The graph \((\varGamma _{D^-})_2\) is strongly regular with parameters \((2^{10}, 495, 238, 240)\).

Proof

The P-matrix of the association scheme underlying \(\varGamma _{D^-}\) can be computed by the formulas in [9, pp. 135–136] or [13, Theorem 5.25], as

$$\begin{aligned} \left( \begin{array}{c@{\quad }c@{\quad }c@{\quad }c} 1&{} 33&{} 495&{} 495 \\ 1 &{} 9&{} 15&{} -25\\ 1 &{} 1 &{}-17&{} 15 \\ 1 &{} -7&{} 15 &{} -9 \end{array}\right) . \end{aligned}$$

The second column is the spectrum of \((\varGamma _{D^-})_2\), discounting multiplicities. The result follows by the spectral characterization of SRGs [8]. \(\square \)

Strongly regular graphs with these parameters are known [6]. We do not know if any of them is isomorphic to \((\varGamma _{D^-})_2\).

There is a Q-analogue of the preceding results.

Theorem 11

The Delsarte dual of the underlying association scheme of \(\varGamma _{D^-}\) is Q-polynomial with Krein array \(\{33,30,15;1,2,15\}\), multiplicities 1, 33, 495, 495 and valencies 1, 198, 495, 330. The second relation of that association scheme is a SRG of parameters \((2^{10}, 495,238, 240)\).

Proof

Recall that the Delsarte dual of a coset graph is an association scheme on the codewords of the dual code [13], called hereafter the distance scheme. If the weights are numbered

$$\begin{aligned} w_1=6<w_2=8<w_3=10, \end{aligned}$$

then for \(x,y\in {D^{-}}^\bot \), we define the relation \(R_i\) as \(x R_i y \) iff \(\mathrm {wt}(x+y)=w_i\). By convention \(x R_0 y\) iff \(x=y\). This is exactly the situation of [9] with \(e=2\), up to the fact that \(D^-\) is not linear but only additive. By Delsarte duality, the multiplicities of this scheme are the degrees of \(\varGamma _{D^-}\). Similarly, its valencies are the multiplicities of the spectrum of \(\varGamma _{D^-}\). The Krein array coincides with the intersection array of the coset graph. The fact that the second relation of the distance scheme is a SRG comes from computation of the P-matrix which can be done as in [9, pp. 135–136].

$$\begin{aligned} \left( \begin{array}{c@{\quad }c@{\quad }c@{\quad }c} 1&{} 198&{} 495&{} 330\\ 1 &{} 54 &{} 15&{} -70\\ 1 &{} 6 &{}-17&{} 10\\ 1 &{}-10&{} 15 &{} -6 \end{array}\right) . \end{aligned}$$

\(\square \)

Remark 5

By Delsarte duality, the P-matrix of the coset scheme is the Q-matrix of the distance scheme and conversely.

Remark 6

This Q-polynomial scheme appears as an open problem in the table of Jason Williford [24]. We thank Bill Martin for pointing this out.

Remark 7

We do not know if the SRG constructed in that theorem is isomorphic with \((\varGamma _{D^-})_2\).

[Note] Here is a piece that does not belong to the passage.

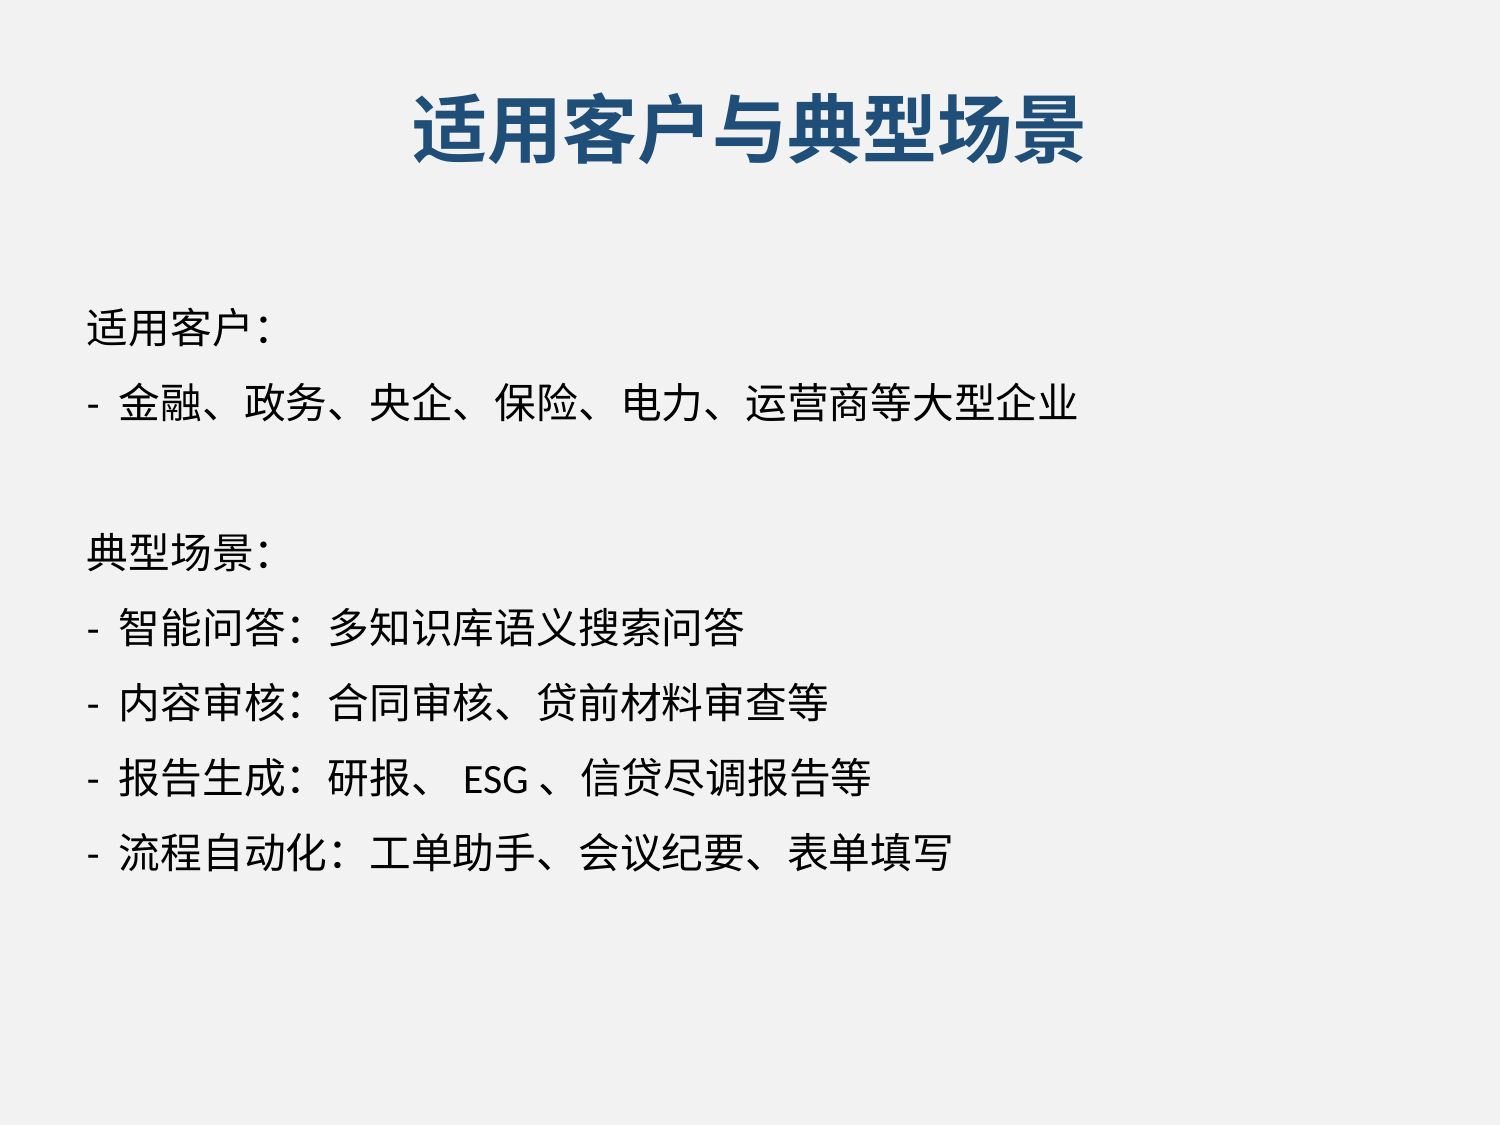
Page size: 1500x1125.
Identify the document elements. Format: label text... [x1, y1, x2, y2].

text_box 适用客户与典型场景 [397, 74, 1103, 180]
text_box 适用客户： - 金融、政务、央企、保险、电力、运营商等大型企业 典型场景： - 智能问答：多知识库语义搜索问答 - 内容审核：合同审核、贷前材料审查等 - 报告生成：研报、ESG、信贷尽调报告等 - 流程自动化：工单助手、会议纪要、表单填写 [72, 224, 1094, 885]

We also obtain a strongly regular graph on the cosets of \(D^{3-}\).

Theorem 12

The graph \(\varGamma _{D^{3-}}\) is a SRG of parameters (64, 27, 10, 12). The spectrum of \(\varGamma _{D^{3-}}\) is \(\{27^1,3^{36},(-5)^{27}\}\).

Proof

The spectrum of \(\varGamma _{D^{3-}}\) is easily computed from the weight distribution of Theorem 5 upon applying [7, 11.1.11]. The strong regularity follows then by the spectral characterization of SRG’s [8]. The parameters follow by the data of the spectrum [8, Theorem 9.1.3]. \(\square \)

Remark 8

Depending on the punctured coordinates we obtain 3 non-isomorphic SRG (64, 27, 10, 12). One of them is isomorphic to the SRG corresponding to a linear [9, 3] two-weight quaternary code. All the codes \(D^{3-}\) are, however, nonlinear.

5 Conclusion and open problems

In this note, we have constructed the first additive non linear uniformly packed code in the history of the field. This solves a forty-four year old open problem of [2]. The other values of m in the Introduction are worth investigating, even if they lead to graph parameters beyond the tables of [7, 23]. The study of completely regular additive quaternary codes is only beginning.

On another tack, the existence of an uniformly packed code in a Doob graph of diameter 11 [7, p.27], a distance-regular graph with the same parameters as the H(11, 4), is a goal worth pursuing. Note that perfect codes are known in Doob graphs [18].

That object would constitute a Galois ring analogue of the (punctured) dodecacode, and might lead to another distance-regular graph with intersection array \(\{33,30,15;1,2,15\}\), non-isomorphic to the one considered in the current paper.